Ringkasan isi (bahasa Indonesia)
Tujuan buku: memperkenalkan masalah kematian secara tenang dan praktis dari sudut pandang ajaran Buddha, agar pembaca meningkatkan kesadaran (mindfulness) dan ketenangan batin dalam menghadapi kematian serta menjalani hidup dengan lebih bermakna.Pokok bahasan utama:
- Mengapa kematian perlu dipahami dan bagaimana cara mengatasi ketakutan terhadapnya.
- Definisi kematian menurut pandangan Buddhis, konsep “Abu Kematian”, serta pertanyaan tentang adanya kehidupan setelah kematian.
- Gambaran tentang alam-alam kehidupan (termasuk 31 alam), keadaan antara hidup dan lahir kembali, serta bagaimana pandangan ini mempengaruhi sikap kita saat hidup.
- Latihan dan penyadaran atas kematian sebagai bagian dari kebijaksanaan hidup, serta penjelasan mengenai makna kematian dalam konteks spiritual.
- Tinjauan tentang upacara, peran keluarga, dan cara menyikapi prosesi pemakaman serta doa peringatan.

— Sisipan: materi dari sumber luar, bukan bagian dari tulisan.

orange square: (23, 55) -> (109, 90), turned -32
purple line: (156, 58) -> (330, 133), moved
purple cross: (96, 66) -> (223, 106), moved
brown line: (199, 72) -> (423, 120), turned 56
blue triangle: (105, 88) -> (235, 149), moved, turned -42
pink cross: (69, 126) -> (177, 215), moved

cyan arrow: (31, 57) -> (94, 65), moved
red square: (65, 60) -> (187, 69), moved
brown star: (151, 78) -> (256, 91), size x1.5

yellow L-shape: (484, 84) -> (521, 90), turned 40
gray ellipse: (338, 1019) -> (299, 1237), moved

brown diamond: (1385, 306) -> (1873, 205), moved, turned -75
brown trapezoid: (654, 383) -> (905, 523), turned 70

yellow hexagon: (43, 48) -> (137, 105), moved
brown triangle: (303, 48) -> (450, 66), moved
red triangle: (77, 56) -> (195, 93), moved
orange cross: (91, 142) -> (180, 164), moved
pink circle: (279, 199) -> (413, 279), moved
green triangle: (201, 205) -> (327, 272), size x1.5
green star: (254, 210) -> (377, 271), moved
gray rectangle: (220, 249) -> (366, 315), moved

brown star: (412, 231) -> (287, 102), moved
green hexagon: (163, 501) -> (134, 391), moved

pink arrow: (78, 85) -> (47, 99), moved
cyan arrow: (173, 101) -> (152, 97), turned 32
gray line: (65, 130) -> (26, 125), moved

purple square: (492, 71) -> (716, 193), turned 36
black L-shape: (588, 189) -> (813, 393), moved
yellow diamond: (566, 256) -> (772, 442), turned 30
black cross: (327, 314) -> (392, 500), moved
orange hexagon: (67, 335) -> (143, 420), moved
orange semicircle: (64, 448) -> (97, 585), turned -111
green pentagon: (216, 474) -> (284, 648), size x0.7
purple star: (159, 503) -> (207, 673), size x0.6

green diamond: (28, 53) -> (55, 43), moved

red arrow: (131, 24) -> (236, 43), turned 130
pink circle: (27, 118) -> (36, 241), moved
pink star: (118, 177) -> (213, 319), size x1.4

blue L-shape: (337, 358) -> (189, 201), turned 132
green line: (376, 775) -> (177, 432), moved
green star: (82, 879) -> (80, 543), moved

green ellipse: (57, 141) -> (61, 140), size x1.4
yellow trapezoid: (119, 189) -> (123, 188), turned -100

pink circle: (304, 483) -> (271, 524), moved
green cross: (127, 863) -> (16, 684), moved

- Kisah-kisah riwayat para wanita suci (seperti Patacara Therī, Kisā Gotamī Therī, Mallikā Bandhūla) sebagai contoh respons batin terhadap kematian dan ketidakpastian hidup.
- Susunan isi buku disajikan secara modular, sehingga pembaca bisa membaca bagian demi bagian sesuai minat tanpa harus mengikuti urutan penuh.
Struktur buku (kerangka utama yang tampak dari daftar isi):
- Bab I Pendahuluan: latar belakang, tujuan, dan manfaat memahami kematian.
- Bab II Kematian: definisi, konsepsi Abhidhamma, adanya kehidupan setelah mati, wujud-wujud dan alam kehidupan, serta pertanyaan tentang “manusia antara hidup dan mati.”
- Bab III Ketakutan: bagaimana kematian menakutkan bagi banyak orang dan bagaimana menyadari kematian dapat mengurangi ketakutan.
- Bab IV Praktik dan Upacara: dukacita, perabuan/pemakaman, perubahan dalam upacara, serta penyebaran jasa spiritual.
- Bab V Tridatu/Etika Kematian: cara mendekati kematian dengan bermartabat, dan cara membangun kebijaksanaan melalui sikap terhadap kematian.
- Bab VI Riwayat: kisah-kisah para tokoh wanita suci untuk memberi contoh hidup dan mati yang bermakna.
- Bab VII Kepustakaan: daftar pustaka dan penelusuran sumber.
- Penutup: komentar penulis tentang tujuan buku dan ajakan membaca secara reflektif.
Nilai-nilai utama yang diangkat: kematian dipandang sebagai bagian alami dari eksistensi yang perlu dipahami, bukan ditakuti; ajaran ini mengajak pembaca melihat kemunculan dan hilangnya hidup dengan jelas (impermanensi); melalui contoh kisah-kisah suci, pembaca didorong untuk mengembangkan sikap welas asih, kebijaksanaan, dan ketenangan dalam menghadapi kehilangan.Kesimpulan: Buku ini menekankan bahwa pemahaman yang tenang tentang kematian—melalui ajaran Buddha, refleksi pribadi, dan teladan tokoh-tokoh suci—dapat membebaskan kita dari ketakutan berlebihan, memperdalam kebijaksanaan hidup, dan mendorong hidup yang lebih bermakna serta penuh kasih.